È attraversando il parco regionale dei Monti Lattari, tra il golfo di Napoli e la valle dell’Agro Nocerino, nell’altezza delle sue cime che raggiungono l’acme con i 1444 metri del monte San Michele, che il paesaggio richiede maggiore lentezza. Tra i tornanti e le curve strette, in quelle virgole di strada dove si continua a salire, occorre prendersi tutto il tempo. Qui il rapporto tra la distanza e la velocità si dilata, si allunga, fermenta, per la verticale pericolosità dello strapiombo. Un cartello segna Corbara. Mancano ancora 20 km al mare.
Il bianco delle rocce calcaree è accentuato dall’ampiezza delle nuvole addensate a poche centinaia di metri d’altezza. Il giallo dei limoni è coperto dai teloni neri che chiazzano le montagne. Poi un piccolo colpo sui vetri, come se qualcosa li avesse urtati, la caduta che si ripete, si distende, si normalizza: è la pioggia. Taglio Trugnano e Campinola e punto verso Novella. Mancano ancora 10 km al mare.

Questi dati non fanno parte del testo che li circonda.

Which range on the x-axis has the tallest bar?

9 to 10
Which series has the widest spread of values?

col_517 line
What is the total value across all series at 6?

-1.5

Passo per Pucara e Ponteprimario. Le case sono perlopiù antiche e alcune, abbandonate, lasciano persino intravedere la propria struttura: travi che non sarebbero mai dovute essere allo scoperto avvicinate così al fogliame verde scuro degli alberi. Il vento è forte e le nuvole iniziano a distribuirsi a grappoli nel cielo. Ora si scende. Mancano 2 km al mare.
Poi ecco, Maiori. Alle spalle le salite e i riavvolgimenti della strada. Davanti triangoli di blu a interrompere il grigio temporalesco del cielo. Esce fuori il giallo del tufo della scogliera, il rosato delle case e, su tutti, l’azzurro cineraria del mare. Qui, in un’estate del 1879, è giunto anche Henrik Ibsen quando aveva 51 anni. Con la sua barba fluviale, restò per tre mesi e finì quello che divenne il suo capolavoro, Casa di Bambola. Continuo e taglio Minori e Marmorata. Poi San Cosma e Amalfi.

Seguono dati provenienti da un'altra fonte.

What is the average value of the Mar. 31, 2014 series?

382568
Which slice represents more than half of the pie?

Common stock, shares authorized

Il blu dell’acqua si confonde con il verde e con la purezza del bianco della spuma delle onde, in un prismatico ventaglio multicolore. Man mano che si va avanti la costa si fa più scoscesa. Passo da Conca dei Marini e quando non posso fare altro che girarmi indietro per la vista che quella insenatura concede di Amalfi, arrivo al fiordo di Furore, dove il precipizio della roccia è una vertigine del pensiero. Ma non si è ancora svelata la vista migliore. Passo davanti allo Scoglio dell’Isca, attraverso Vettica Maggiore, Praiano, e come volto una curva Positano.
Posteggio la macchina appena posso. È prima ancora di arrivare davvero a Positano, dal punto in cui la strada si allarga maggiormente, che la vedo nella sua bellezza da codice miniato. Il suo splendore è quello di un’attrice che non deve recitare e che se ne sta seduta in poltrona a guardare lo spettacolo con i vestiti da città.
E da quella distanza, così come accade con le persone più care, sai già che quel contatto ti permetterà di accedere ad un mondo che ti sarebbe stato, altrimenti, precluso.